Some stories are stranger than fiction. And though the tale of Barry Seal – drug smuggler, double-crosser, pilot extraordinaire – has now been transformed into a raucous Hollywood caper with Tom Cruise at the helm, the true story would be too outlandish for even the most imaginative screenwriter to pen.
Who was Barry Seal?
Adler Berriman “Barry” Seal was a talented pilot who, in the early 1980s, was one of the principal importers of cocaine into North America via a remote airstrip in a backwater of west Arkansas. But that wasn’t always the plan.
Born in Baton Rogue, Louisiana, in 1939, Seal developed a love of flying at a very early age – by the age of just 15, the budding airman had taken his first solo flight, and by 16 he’d gained his full pilot’s licence. His first job as a pilot was to tow advertising banners behind his tiny Cessna plane, before he slipped into the role of flight engineer at Trans World Airlines back in 1968. His natural talent and passion for planes quickly shone through, though, and soon Seal was installed as one of the youngest ever pilots in the TWA fleet.
How did Seal come to be a drug smuggler?
According to Seal’s wife Deborah, the pilot started moving small amounts of marijuana across the border by plane in about 1975. By 1978, however, Seal had graduated to cocaine, largely because, in his own words, coke was “pound-for-pound more profitable” than cannabis.
And there were many pounds. On each journey on his favoured route from Nicaragua to Louisiana, Barry was said to move “1,000 to 1,500 kilos” of cocaine. “That was a joke to him” said John Roberts, a veteran smuggler on the 1970s Coke Road. “He’d work at the drop of a hat, and he didn’t care. He’d get in his plane and he’d go down there and throw 1,000 kilos on the plan and come back to Louisiana” Roberts remembers.
Soon, Seal’s talent and sheer bravado had attracted the attention of the Medellin Cartel, and their mogul leader Pablo Escobar. It was on Escobar’s suggestion that Seal moved his favoured airstrip from Louisiana to west Arkansas. And it was on a particularly heavily-loaded trip, carrying Medellin cocaine, that Seal finally got busted by DEA foot soldiers. The pilot was charged with conspiracy to distribute 462 pounds of cocaine, with an estimated street value of $168 million. It should have put him away for life. But Seal saw a way out.

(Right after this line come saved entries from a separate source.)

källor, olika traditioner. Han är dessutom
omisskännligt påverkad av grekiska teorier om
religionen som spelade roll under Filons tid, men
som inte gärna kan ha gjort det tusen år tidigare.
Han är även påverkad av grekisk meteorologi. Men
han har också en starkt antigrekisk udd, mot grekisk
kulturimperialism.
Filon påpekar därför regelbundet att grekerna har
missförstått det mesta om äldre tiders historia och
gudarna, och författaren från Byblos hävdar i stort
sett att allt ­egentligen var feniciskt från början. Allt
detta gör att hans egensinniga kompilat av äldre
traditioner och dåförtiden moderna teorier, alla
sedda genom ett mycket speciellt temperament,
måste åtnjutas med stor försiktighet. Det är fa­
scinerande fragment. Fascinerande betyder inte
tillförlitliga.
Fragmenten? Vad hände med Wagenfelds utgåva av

How did he come to be a CIA informant?
After his sentencing, Seal approached the DEA and offered to cooperate with the government as an informant, claiming that he was perhaps best placed to shine a light on the Medellin operations in North America, Colombia and Nicaragua.
To best entrap their prey, the DEA instructed Seal to carry on with business as usual, and to keep flying various smuggling routes. They loaded his plane up with high-tech surveillance equipment, including “the most expensive cryptic radio communications we had ever seen at that time,” according to DEA Agent Ernest Jacobsen.
On his first trip, Seal was able to snap photographs of Cuban officials, Nicaraguan soldiers and Sandinista government officers hauling duffel bags of cocaine on and off his plane. Seal even brought back a snap of the then-mythical Pablo Escobar, swaddled in a signature striped polo shirt. Seal’s intel transformed him into the most significant witness in the US’s war on drugs almost overnight. It also made him a sitting duck for the Medellin Cartel, and their many associates around the world.
How did it all end?
With his reliability as an informant vindicated, Seal was awarded a re-sentence of 5 years probation. Unfortunately, he was also slapped with an arbitrary 6-months house arrest order by a disgruntled local judge in Louisiana who felt aggrieved that a Federal court had had the final say. But by announcing to the world Barry Seal’s precise location for the next sixth months, the judge had effectively signed a death warrant, too.
On February 19, 1986, while working outside a Salvation Army facility as part of his court order, Seal was machine-gunned to death by assassins from the Medellin Cartel. It was a grizzly and slightly pathetic end for a man who enjoyed a life lived hard and fast, grand and loose. “The exciting thing to me is to get yourself into a life threatening situation” Seal said, in a final TV interview shortly before his death. “Now that’s excitement.”